Mehmed II, septième sultan de l'Empire ottoman, vient d'avoir vingt et un an quand il conquiert Constantinople, jusqu'alors capitale de l'Empire byzantin. C'est de ce fait d'arme que lui vient son surnom de "Fatih" (le vainqueur, le conquérant), nom que l'on donne également aujourd'hui au district d'Istanbul inclut à l'intérieur des Murailles dites de Théodose et qui correspondent tout simplement aux limites de la Constantinople du temps de la Conquête.
C'est sous le règne de Mehmed II que sera donc érigée la première des mosquées impériale ottomane de la nouvelle capitale. Le choix de l’architecte Atik Sinan se porte dès 1461 sur un emplacement au sommet d'une colline, compatible avec l'ambitieux projet à la gloire de son maître (320 mètres de côté, soit environ 100 000 m² de bâtiments, cours et jardins) ; il décide alors pour ce faire de raser l'Église des Saints-Apôtres, construite au 6e siècle et fort mal en point.
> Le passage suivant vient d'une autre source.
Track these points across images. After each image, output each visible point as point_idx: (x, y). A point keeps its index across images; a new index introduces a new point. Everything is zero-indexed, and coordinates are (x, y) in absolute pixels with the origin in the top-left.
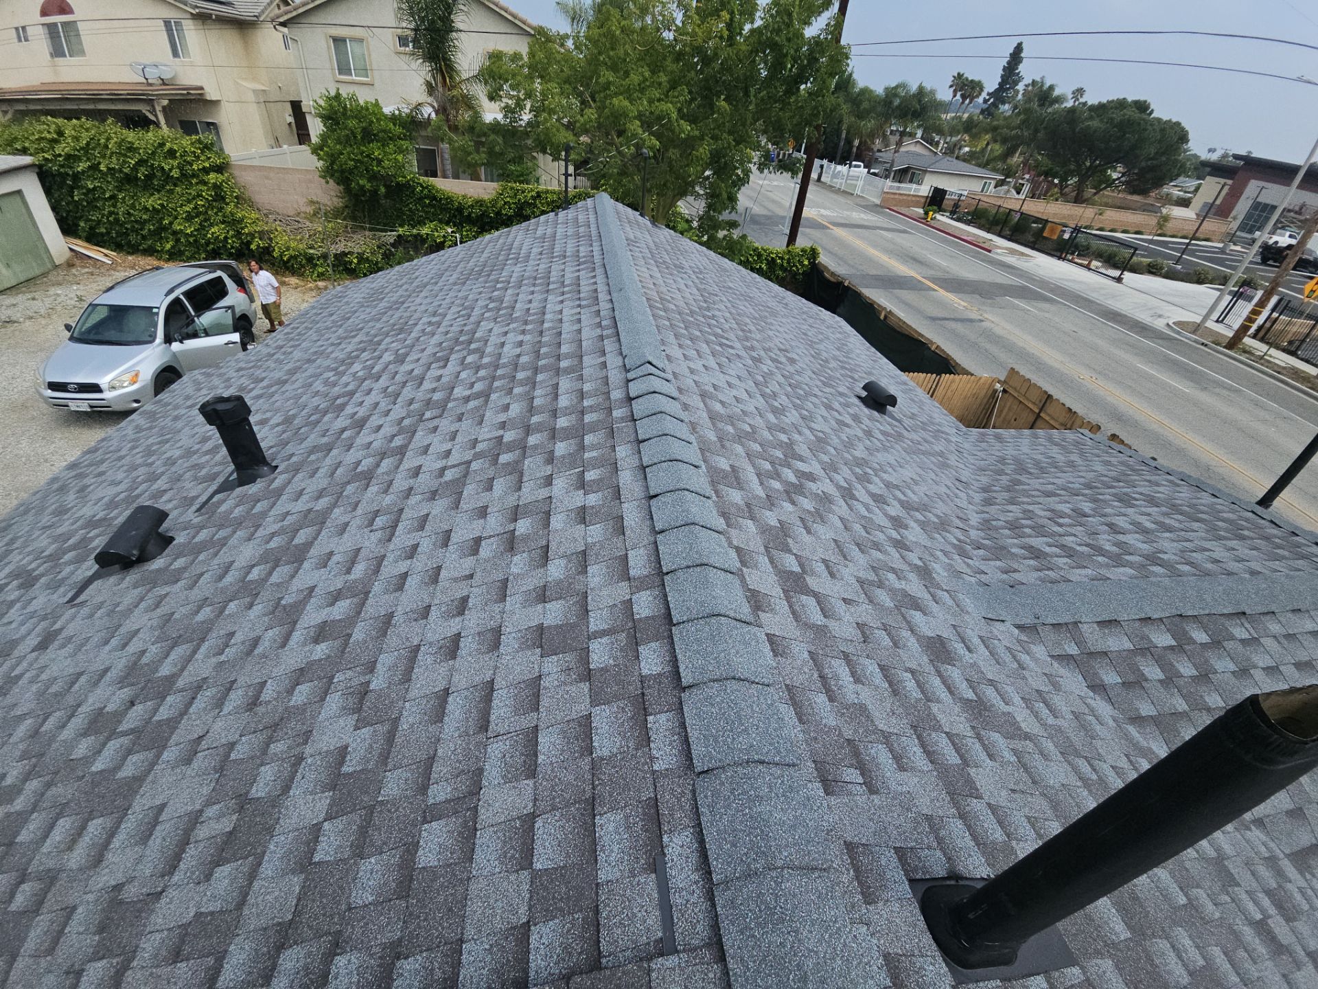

Cette dernière, seconde plus grande église de la ville (après Sainte-Sophie) était également la principale nécropole des empereurs et impératrices Byzantins.
Les travaux, commencés en 1463, dureront sept ans. Le résultat ? Le premier exemple d’architecture monumentale, ottomane et islamique, à Istanbul qui inaugure un style ainsi qu'une longue tradition dont seront issues les mosquées Sulemaniye, Bleue, Yeni, Beyazit et autre Seyzade.
La Mosquée Fatih était bien plus qu’un simple édifice religieux. Le complexe original incluait un ensemble de constructions comprenant des médersas (écoles coraniques), une bibliothèque, un hôpital, un hospice, un caravansérail, un marché, un hammam, une école primaire et des soupes populaires, auxquels se sont ajoutées avec le temps des turbes (mausolées), dont celle, évidemment, de Mehmed II.
La légende raconte que le sympathique sultan, très insatisfait que le dôme de "sa" mosquée ne soit pas aussi élevé que celui de Saint-Sophie, aurait fait amputé Sinan des deux mains, puis l'aurait fais exécuté !
La mosquée originale a été endommagée à de nombreuses reprises par des tremblements de terre comme en 1509, 1557 ou 1754, mais elle fut toujours reconstruite. Celui de mai 1766 lui porta le coup de grâce : les plans furent alors redessinés et une nouvelle coupole fut érigée. Mis à part la cour, le portail d'entrée et les parties inférieures des deux minarets, issus de la construction originale, la mosquée telle que nous la découvrons aujourd'hui date en grande partie de la deuxième moitié du 18e siècle.
L'intérieur de la mosquée est un bel exemple du style inventé par l'architecte Atik Sinan et qui est directement inspiré de la basilique Sainte-Sophie. Les dôme et demi-dômes sont soutenus par quatre majestueuses colonnes de marbre dites à "pattes d'éléphant". Si le minbar est d'influence baroque comme la majeur partie de l'édifice, le mihrab date lui de la construction originale.